MOSCOW (Reuters) -A drone attack on Russia's Black Sea port of Novorossiisk early on Friday hit the Importpischeprom oil products terminal and Sheskharis oil harbour, sources said and video shared on social media showed.

The port was shut soon after attack but later resumed oil loadings from Sheskharis oil harbour and fuel oil terminal, according to industry sources and LSEG data.

Oil products loadings from Importpischeprom oil products terminal in Novorossiisk are still suspended, the sources said.

"The Kyiv regime failed in an attempt to attack civil objects at Novorossiisk," Krasnodar Governor Veniamin Kondratyev said on Telegram.

"As result of UAVs falling the fires were sparked which now are being extinguished," Kondratyev said.

Russian oil pipeline monopoly Transneft did not reply to a request for comment. Its subsidiary, Novorossiisk Commercial Sea Port Group (NCSP), which operates the Sheskharis oil terminal, declined to comment.

Novorossiisk is Russia's largest port on the Black Sea. It is a key oil outlet for crude oil and oil products exports and transit in Russia's south. It also loads oil from coming Kazkahstan and Azerbaijan and handles grain, coal, mineral fertilizers, timber, containers, food and chemical cargoes.

The North Sea benchmark BFOE lost around 25 cents per barrel after Reuters reported the news about Novorossiisk oil operations resuming.

Russia's Urals, Siberian Light and Kazkahstan's KEBCO oil grades loadings from Novorossiisk are planned at 2.3 million tons (314 barrels per day) in May.

Crude oil Aframax vessel Hera 1 was pulled off a Sheskharis berth and anchored at some distance early on Friday, later loading operations with her were resumed, one of the sources said. Hera 1 was fully loaded with crude later in the day, LSEG data showed.

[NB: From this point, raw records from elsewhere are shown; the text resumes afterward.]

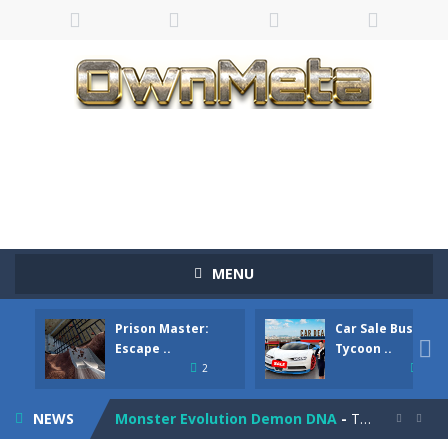
Bandits Bane
-
Bandits Bane consists of 5 levels. The city bank has been robbed! Save the city from vicious bandits, shooting only the most...
MENU
Among Crowds
-
Players start as small crewmates in a crowded space station. The goal is to collect items scattered across the map to grow...
Prison Master:
Car Sale Business
Color Ball Rush
-
Color Ball Rush is a fun and addictive arcade ball game where you merge numbered balls to grow bigger and reach the ultimate...

Escape ..
Tycoon ..
2
4
Prison Master: Escape Journey
-
Prison Master Escape Journey is a thrilling prison escape simulator that challenges your brain and strategic thinking! Trapped...
NEWS
Monster Evolution Demon DNA
-
The monster that controls your fusion process must eventually defeat the final boss of the computer fusion after going through...

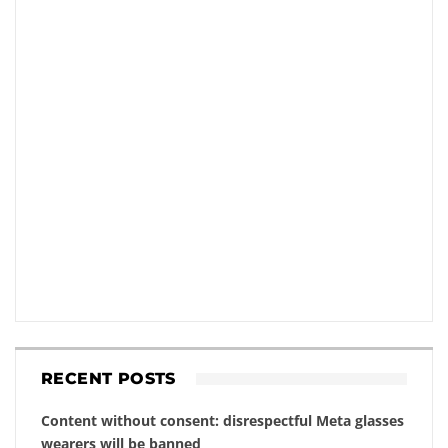
RECENT POSTS
Content without consent: disrespectful Meta glasses
wearers will be banned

Ukraine mounted an unusually large wave of overnight drone attacks on Russia that killed two people in Belgorod region and set fire to an oil refinery at Tuapse on the Black Sea, Russian officials said on Friday.

The facilities of the Caspian Pipeline Consortium, which exports Kazakhstan's oil from the Black Sea, are operating normally, Kazakhstan's energy ministry said on Friday, following an overnight drone attack on Russia's port city of Novorossiisk.

Russian pipeline monopoly Transneft gained control of the NCSP in 2018.